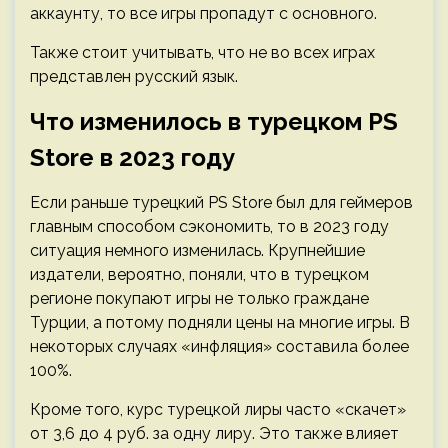
аккаунту, то все игры пропадут с основного.
Также стоит учитывать, что не во всех играх
представлен русский язык.
Что изменилось в турецком PS
Store в 2023 году
Если раньше турецкий PS Store был для геймеров
главным способом сэкономить, то в 2023 году
ситуация немного изменилась. Крупнейшие
издатели, вероятно, поняли, что в турецком
регионе покупают игры не только граждане
Турции, а потому подняли цены на многие игры. В
некоторых случаях «инфляция» составила более
100%.
Кроме того, курс турецкой лиры часто «скачет»
от 3,6 до 4 руб. за одну лиру. Это также влияет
──────────
• _Assignment_
The requested lines run from the one with "издатели, вероятно, поняли, что в турецком" through the last line of the records. Return them exactly.

• _Result of this exercise_
издатели, вероятно, поняли, что в турецком
регионе покупают игры не только граждане
Турции, а потому подняли цены на многие игры. В
некоторых случаях «инфляция» составила более
100%.
Кроме того, курс турецкой лиры часто «скачет»
от 3,6 до 4 руб. за одну лиру. Это также влияет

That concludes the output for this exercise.